About this exercise »
Your task is to show every line in the listing below that includes "right".

Information supplied »
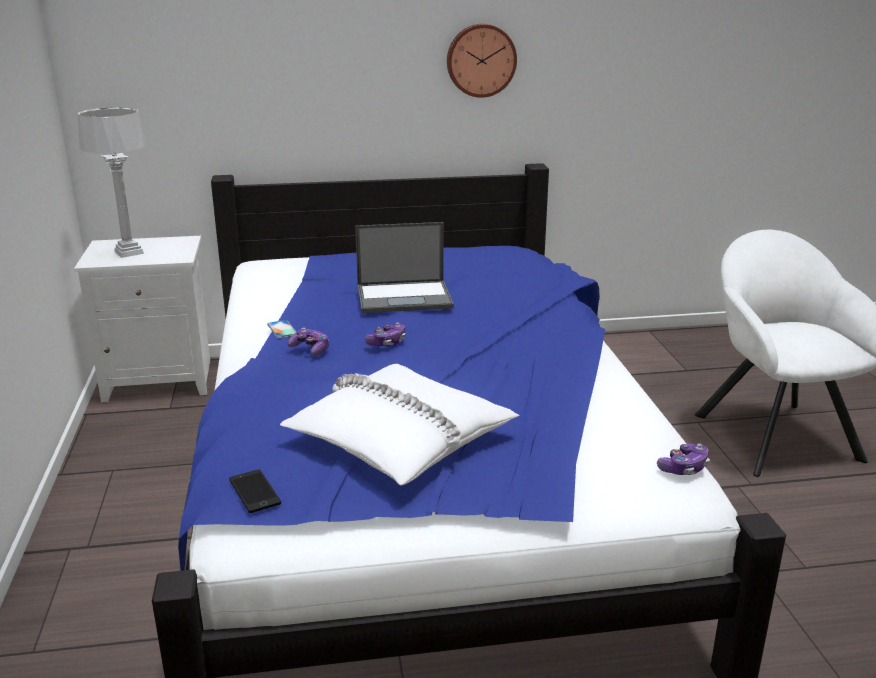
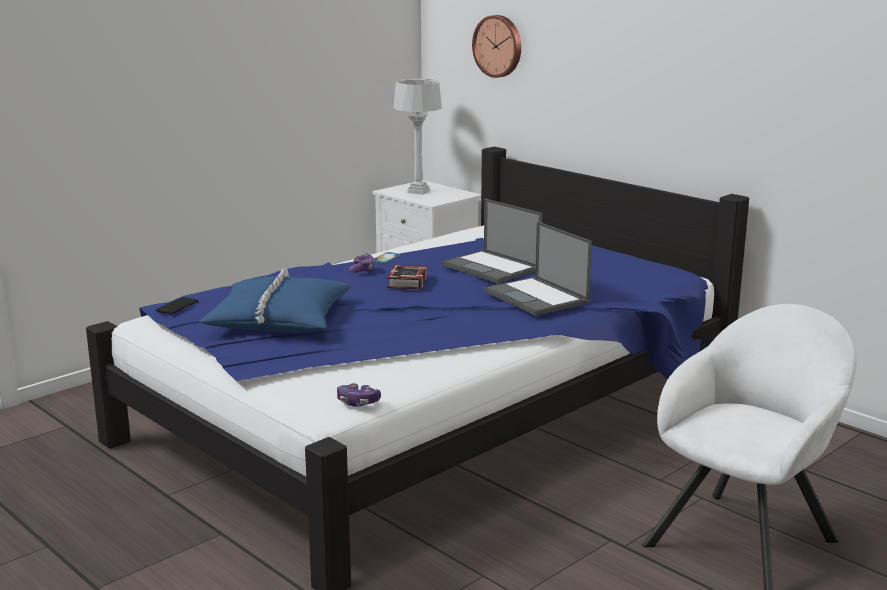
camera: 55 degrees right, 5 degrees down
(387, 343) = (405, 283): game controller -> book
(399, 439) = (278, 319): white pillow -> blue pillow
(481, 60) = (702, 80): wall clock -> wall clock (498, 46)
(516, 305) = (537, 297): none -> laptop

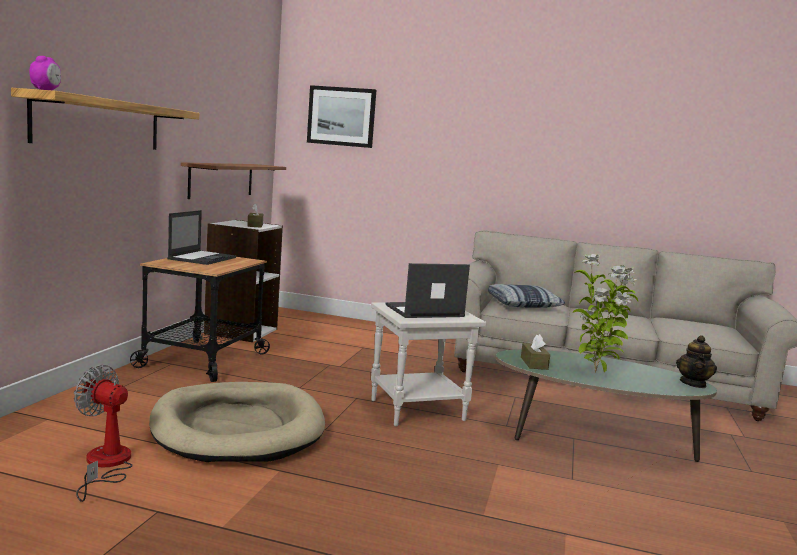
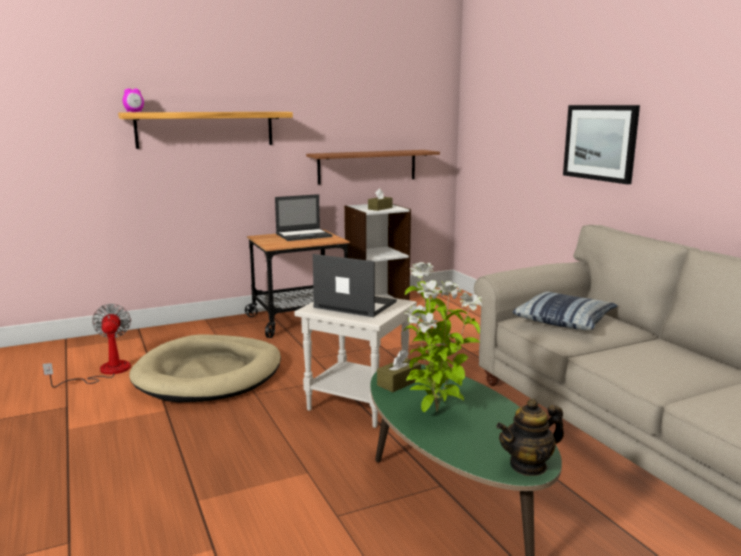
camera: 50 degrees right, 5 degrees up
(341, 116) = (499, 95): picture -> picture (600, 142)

==

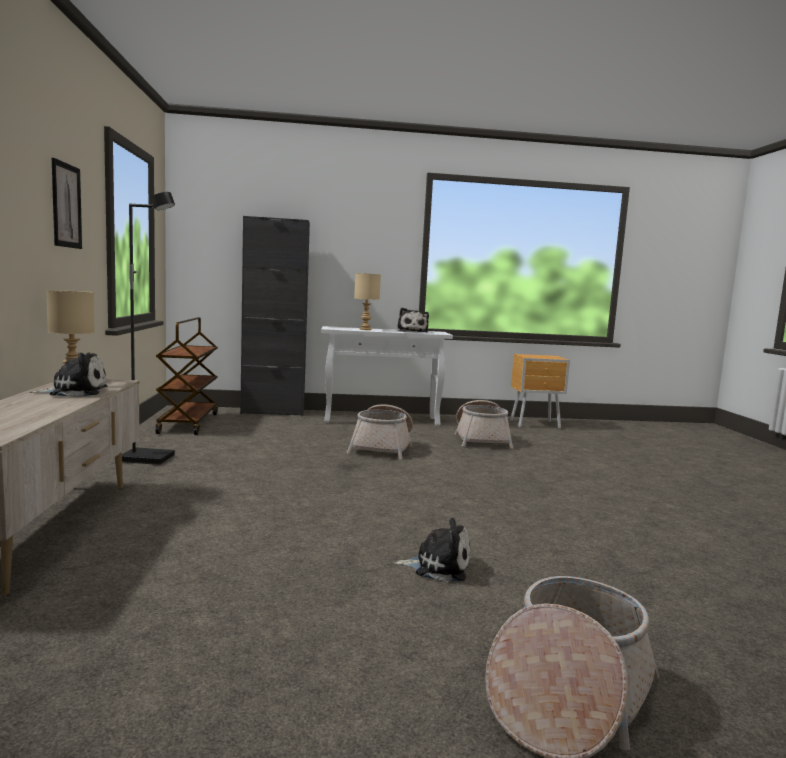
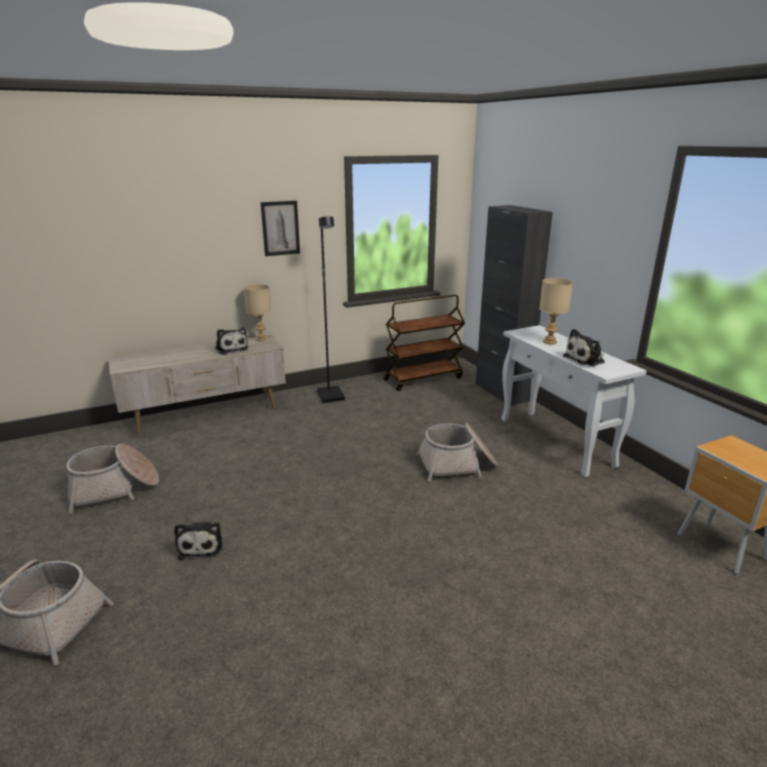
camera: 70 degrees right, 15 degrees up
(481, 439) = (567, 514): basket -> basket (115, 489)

Answer below »
camera: 55 degrees right, 5 degrees down
camera: 50 degrees right, 5 degrees up
camera: 70 degrees right, 15 degrees up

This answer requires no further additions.